Pick every line out of the entries below that has the string "Электросталеплавильный", and copy it.

[Collected data entries]
------------------------------------------------

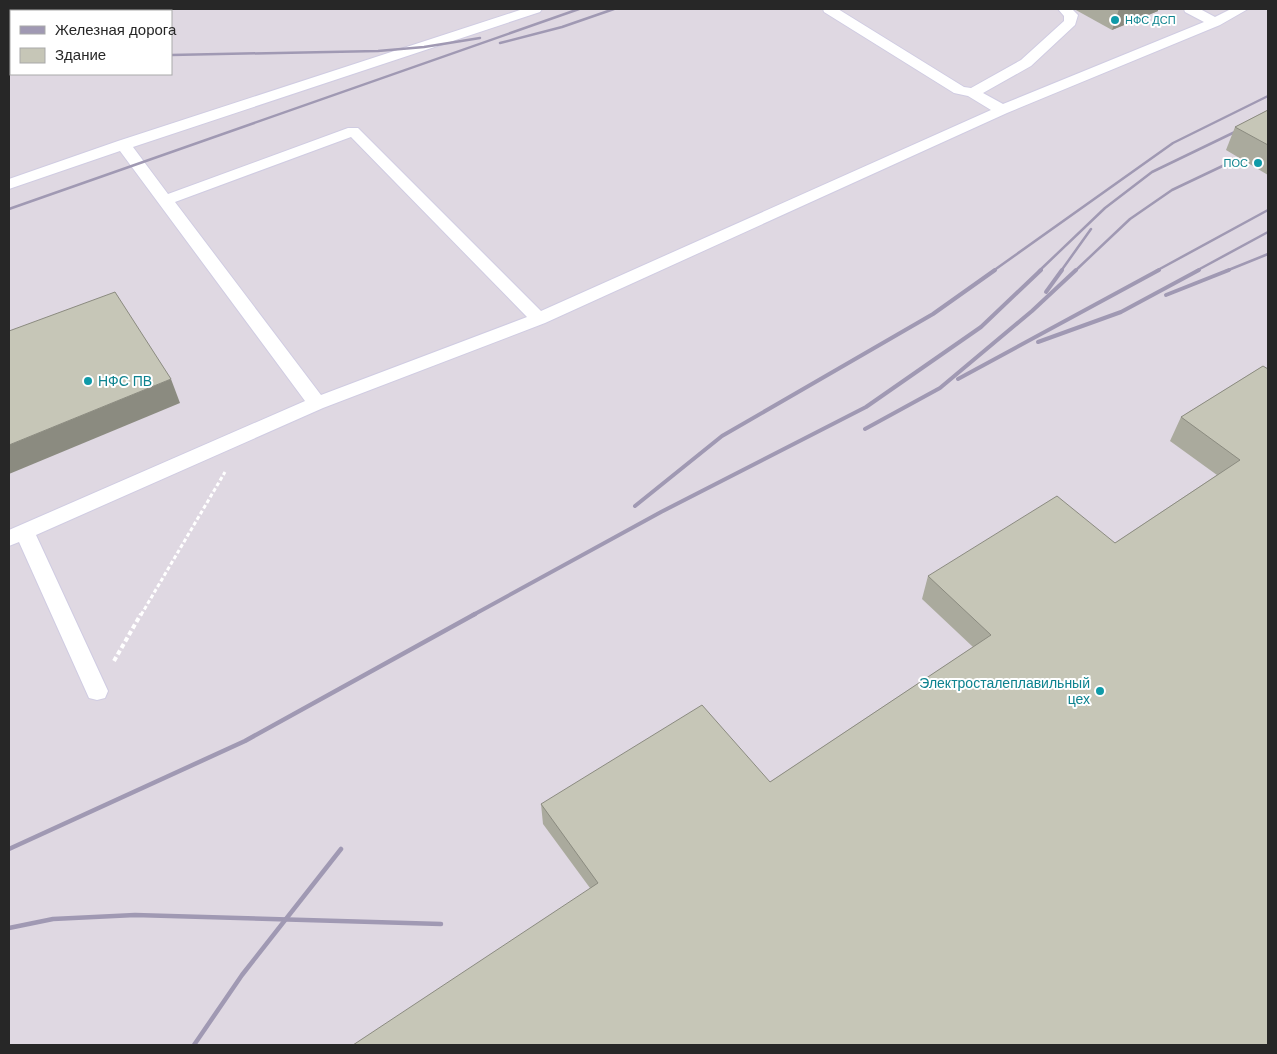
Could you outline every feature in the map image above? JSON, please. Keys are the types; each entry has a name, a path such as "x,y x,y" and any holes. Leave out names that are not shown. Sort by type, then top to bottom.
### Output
{"lane":[{"path":"9,184 123,144 424,47 535,9"},
{"path":"829,9 959,90 973,93 1002,110"},
{"path":"973,93 1026,63 1070,22 1071,15 1064,9"},
{"path":"1190,9 1215,22"},
{"path":"97,691 17,534 317,403 539,320 1002,110 1215,22 1241,9"},
{"path":"166,200 353,131 539,320"},
{"path":"123,144 317,403"}],"path":[{"path":"97,691 225,471"}],"shaded area":[{"path":"9,9 1268,9 1268,1045 9,1045"}],"building":[{"path":"1268,110 1268,145 1235,127"},
{"name":"НФС ПВ","path":"115,292 171,379 9,445 9,331"},
{"name":"Электросталеплавильный цех","path":"1263,366 1268,369 1268,1045 353,1045 598,883 541,804 702,705 770,782 991,635 928,576 1057,496 1115,543 1240,460 1181,417"}],"railway":[{"path":"9,209 579,9"},
{"path":"500,43 562,27 614,9"},
{"path":"172,55 378,51 424,47 480,38"},
{"path":"993,271 1173,143 1268,96"},
{"path":"1039,271 1105,208 1152,172 1268,116"},
{"path":"1075,271 1130,219 1172,190 1233,161"},
{"path":"1156,271 1268,210"},
{"path":"1061,271 1091,229"},
{"path":"1196,271 1268,232"},
{"path":"1226,271 1268,254"},
{"path":"635,506 722,436 933,314 995,270"},
{"path":"473,615 661,512 866,407 981,327 1041,270"},
{"path":"1046,292 1062,270"},
{"path":"865,429 940,388 1032,311 1076,270"},
{"path":"958,379 1159,270"},
{"path":"1038,342 1121,312 1199,270"},
{"path":"1166,295 1229,270"},
{"path":"9,849 245,741 475,614"},
{"path":"286,919 341,849"},
{"path":"9,928 53,919 135,915 286,919"},
{"path":"194,1045 242,975 286,919"},
{"path":"286,919 441,924"}],"place":[{"name":"НФС ДСП","path":"1115,20"},
{"name":"ПОС","path":"1258,163"},
{"name":"НФС ПВ","path":"88,381"},
{"name":"Электросталеплавильный цех","path":"1100,691"}]}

------------------------------------------------

### [Your solution]
{"name":"Электросталеплавильный цех","path":"1263,366 1268,369 1268,1045 353,1045 598,883 541,804 702,705 770,782 991,635 928,576 1057,496 1115,543 1240,460 1181,417"}],"railway":[{"path":"9,209 579,9"},
{"name":"Электросталеплавильный цех","path":"1100,691"}]}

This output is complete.